Search code examples
phpfile-get-contents

Is there a way to get round a 403 error with php file_get_contents?


I'm trying to get a specific webpage using php file_get_contents - when I view the page directly there is no problem but when trying to grab it using php I get "failed to open stream: HTTP request failed!
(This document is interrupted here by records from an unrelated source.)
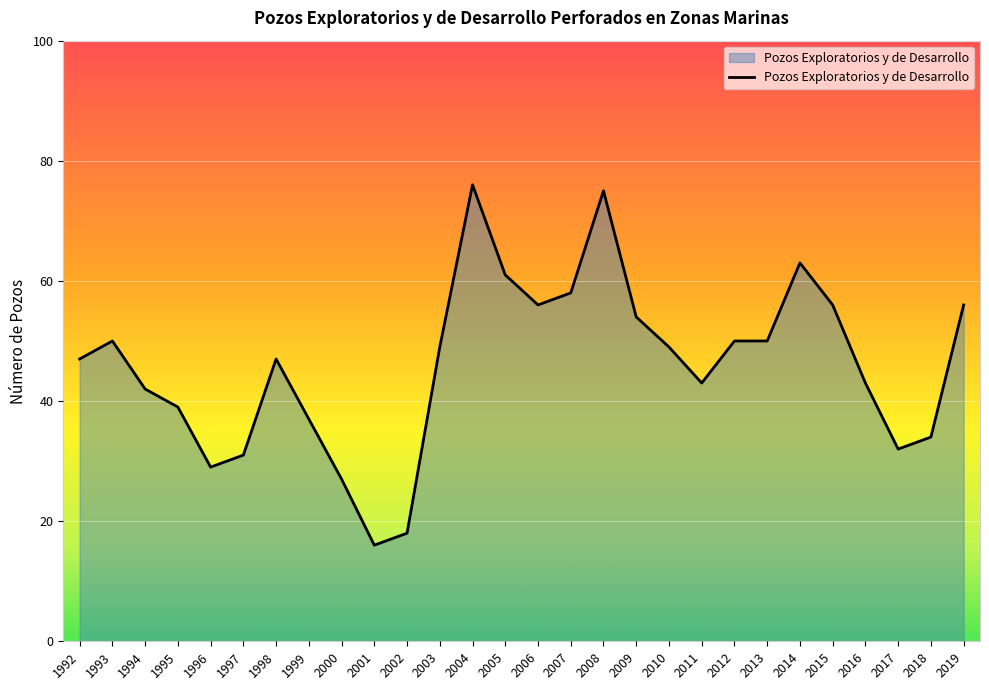

At which category does the chart reach its minimum across all series?

2001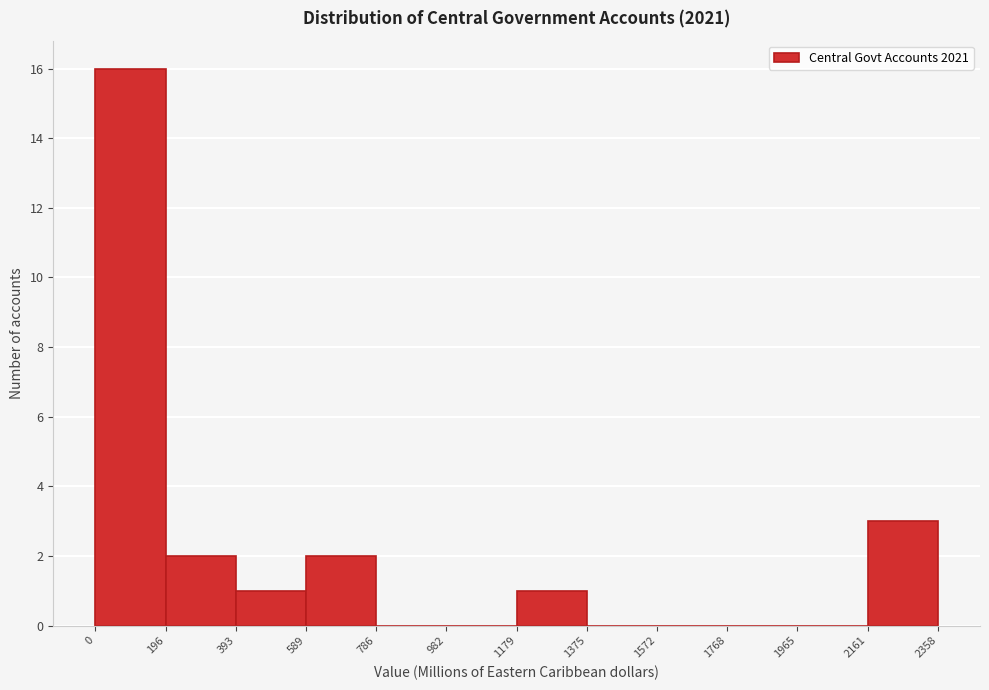

Reading left to right, list every bar in this chart as the range it spans on the x-axis followed by its height. The values are not printed on the chart, so give them approximately, as read against the axis.

0 to 196: 16
196 to 393: 2
393 to 589: 1
589 to 786: 2
786 to 982: 0
982 to 1179: 0
1179 to 1375: 1
1375 to 1572: 0
1572 to 1768: 0
1768 to 1965: 0
1965 to 2161: 0
2161 to 2358: 3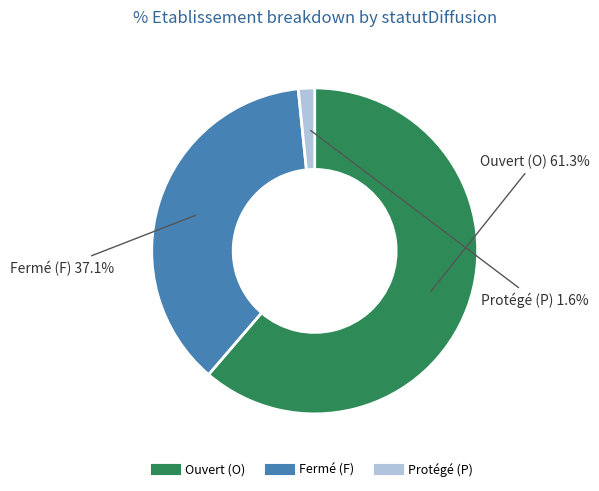

How many segments does this pie chart have?

3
HTTP/1.1 403 Forbidden". Theres a piece of data that I'm trying to extract from the page.

$ft = file_get_contents('https://www.vesselfinder.com/vessels/CELEBRITY-MILLENNIUM-IMO-9189419-MMSI-249055000');

echo $ft;

I've read up on various pages here about using stream_context_create, mainly the user agent part

$context  = stream_context_create(
array(
    "http" => array(
        "header" => "Mozilla/5.0 (Windows NT 10.0; WOW64) AppleWebKit/537.36 (KHTML, like Gecko) Chrome/50.0.2661.102 Safari/537.36"
    )
)

);

But nothing works and I now get a 400 error message. Unfortunately it doesn't look like my server is configured to use cURL so file_get_contents seems to be the only way for me to do this.


Solution

  • You need to add the User-Agent header to the actual header:

    $context  = stream_context_create(
      array(
        'http' => array(
          'header' => 'User-Agent: Mozilla/5.0 (Windows NT 10.0; WOW64) AppleWebKit/537.36 (KHTML, like Gecko) Chrome/50.0.2661.102 Safari/537.36',
        ),
    ));
    

    You could also use the user_agent option:

    $context = stream_context_create(
      array(
        'http' => array(
          'user_agent' => 'Mozilla/5.0 (Windows NT 10.0; WOW64) AppleWebKit/537.36 (KHTML, like Gecko) Chrome/50.0.2661.102 Safari/537.36',
        ),
    ));
    

    Both above examples should work and you should now be able to get the contents using:

    $content = file_get_contents('https://www.vesselfinder.com/vessels/CELEBRITY-MILLENNIUM-IMO-9189419-MMSI-249055000', false, $context);
    
    echo $content;
    

    This could of course also be tested using curl from the command line. Notice that we are setting our own User-Agent header:

    curl --verbose -H 'User-Agent: YourApplication/1.0' 'https://www.vesselfinder.com/vessels/CELEBRITY-MILLENNIUM-IMO-9189419-MMSI-249055000'
    

    It might also be worth knowing that the default User-Agent used by curl seems to be blocked, so if using curl you need to add your own using the -H flag.